É doutor pela Universidade de Paris 1-Panthéon-Sorbonne e professor de história antiga da USP

Antes de se lançar na política, Pablo Marçal tornou-se popular nas redes sociais e ficou milionário vendendo uma fórmula de sucesso e riqueza. Frequentemente, suas falas adotam um tom messiânico. Nas redes sociais, ele já foi comparado a pastores evangélicos e seu empreendimento foi considerado como uma espécie de igreja.

De fato, Marçal aproxima-se da teologia da prosperidade dos movimentos pentecostais, que valorizam o êxito material como uma bênção divina na vida do fiel. Isso tem beneficiado sua candidatura, que cresce junto ao eleitor religioso, conforme apontou o Datafolha na semana passada. Mas essa proximidade com o neopentecostalismo é apenas superficial.

O foco de Marçal é bem diferente dos cultos evangélicos que estimulam o empreendedorismo. Sua abordagem utiliza elementos da valorização protestante do sucesso material e se afasta da ideia de que a pobreza poderia ser um exemplo de vida dedicada a Deus. Mas, ao mesmo tempo, é uma abordagem antirreligiosa.

Candidato a prefeito de São Paulo, Pablo Marçal (PRTB) faz caminhada na favela do Jaguaré, na zona oeste da cidade - Folhapress

Para o coach, o vínculo a uma religião e, sobretudo, a uma igreja, é um estorvo que prende a pessoa às amarras morais, impedindo seu crescimento. Daí as reservas de Marçal em relação às religiões institucionais. Para ele, a relação é estabelecida diretamente entre Jesus e o indivíduo.

Marçal propõe uma teologia sem a religiosidade tradicional, sem templos nem igrejas: "a igreja não tem quatro paredes, a igreja tem duas pernas. Eu e você somos igreja", escreveu ele. A visão de Marçal é a de uma nova religião profana. Embora se apresente como cristão, ele sempre repete que o "cristianismo não é uma religião, mas um lifestyle (estilo de vida)".

Juntamente com Eduardo Reis, Marçal dedicou um livro à Bíblia. Interessantemente, o título é "A Bíblia que Você Não Leu". É como se os autores pudessem revelar um código secreto que ficou adormecido no texto sagrado por 2.000 anos, sem que ninguém tivesse percebido. Na capa, há o aviso: "Proibido para religiosos". É um alerta coerente: Marçal quer vender uma mensagem que nenhuma religião foi capaz de entregar. Ou pior, que as religiões esconderam de seus fiéis.

Nesse livro mal escrito, repleto de erros de português, e em suas palestras, o uso que Marçal faz das narrativas bíblicas é cheio de imprecisões e afirmações duvidosas e bombásticas, como tratar Abraão e Davi de "canalhas". Mas o que importa é a sua visão de que a Bíblia pode servir de alicerce para o sucesso pessoal, afinal "Jesus foi o maior coach que já existiu".

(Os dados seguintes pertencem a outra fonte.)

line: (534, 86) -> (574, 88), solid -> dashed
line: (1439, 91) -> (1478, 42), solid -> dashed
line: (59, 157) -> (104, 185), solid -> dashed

A teologia particular de Marçal esvazia qualquer intenção de salvação espiritual. Ele prefere pregar uma realização material aqui e agora. Não há alma a ser salva no além. Ao mesmo tempo, no seu universo, o social praticamente só existe como um obstáculo, que impede o indivíduo de desabrochar.

Não há, nessa perspectiva, uma comunidade religiosa ou um projeto de sociedade, diferentemente de uma característica do cristianismo desde seus primórdios. Existe apenas o indivíduo. Ou ele é um fracassado ou ele pode ser um vitorioso. Para vencer, basta seguir os ensinamentos do novo líder.

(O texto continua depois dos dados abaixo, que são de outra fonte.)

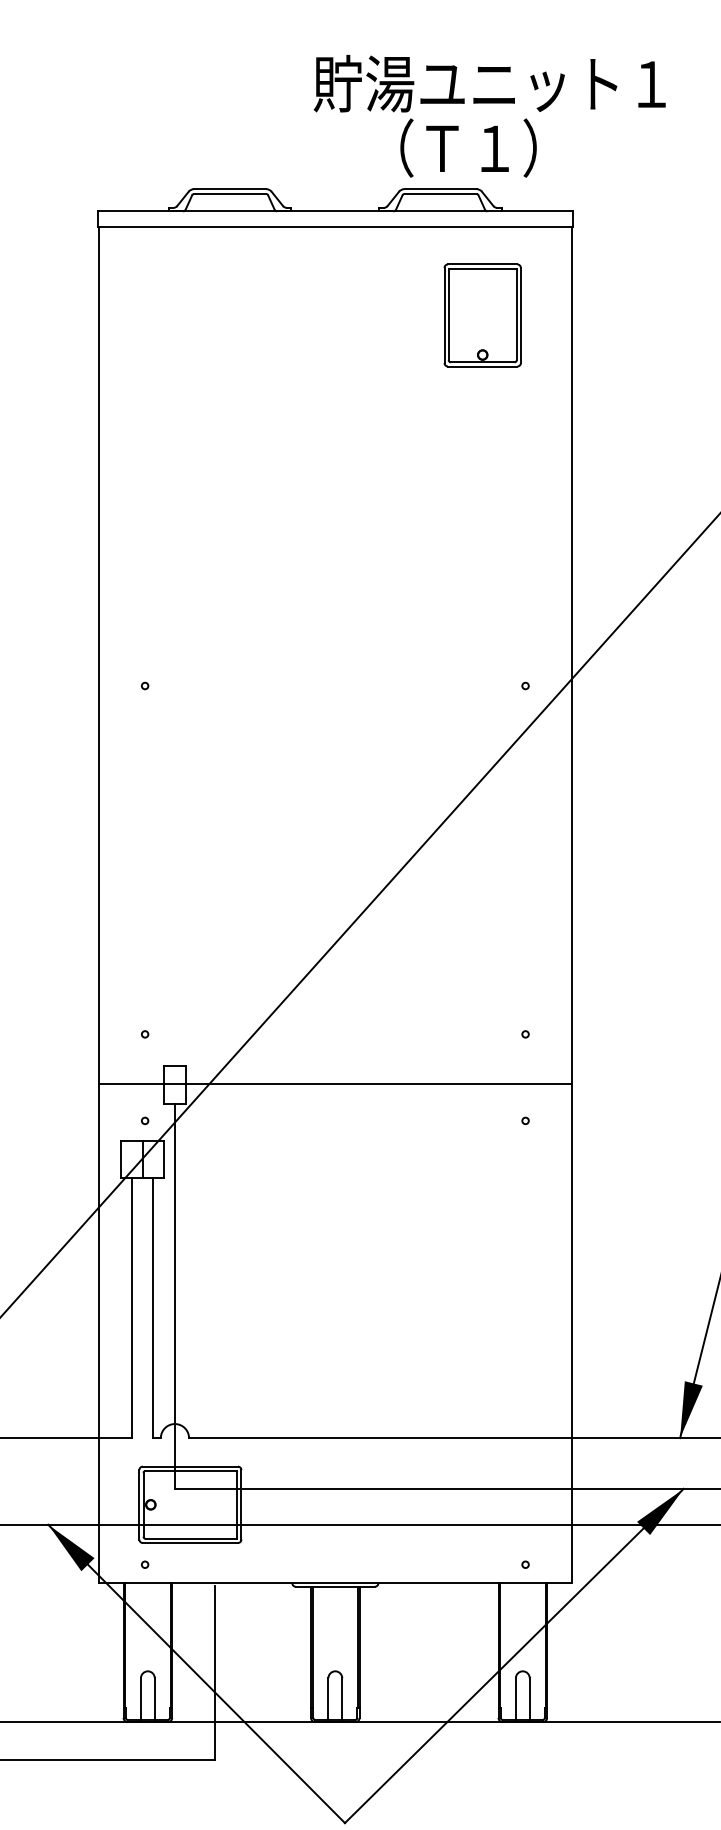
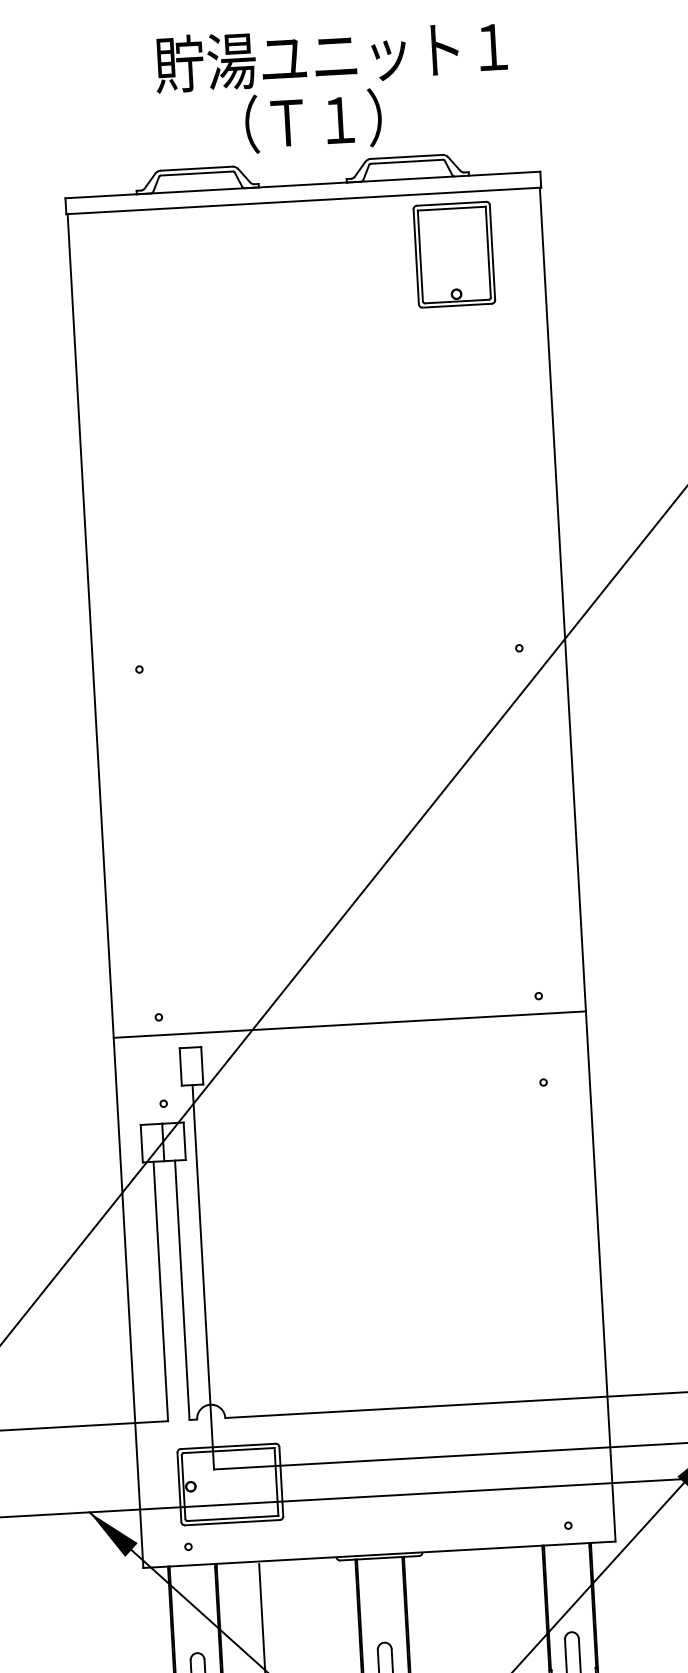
text: (489, 116) -> (332, 88), moved
part: (482, 315) -> (454, 254), moved
line: (334, 1084) -> (348, 1024), moved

O pensamento de Pablo Marçal é mais uma variante do discurso antipolítico, do eu sozinho contra o sistema corrompido. É um paradoxo preocupante para quem pretende governar a maior cidade do país.

Mais do que ensinar a ser rico no nível individual, um prefeito terá de enfrentar as carências no nível coletivo. Para a população menos favorecida, a cidade de São Paulo ainda deve muito em termos de saúde, educação, transporte e cidadania em geral. Para responder a esses desafios, são necessárias propostas concretas, vontade política e uma opção pelos que mais necessitam. Palestras vocacionais e pregação do sucesso não serão suficientes.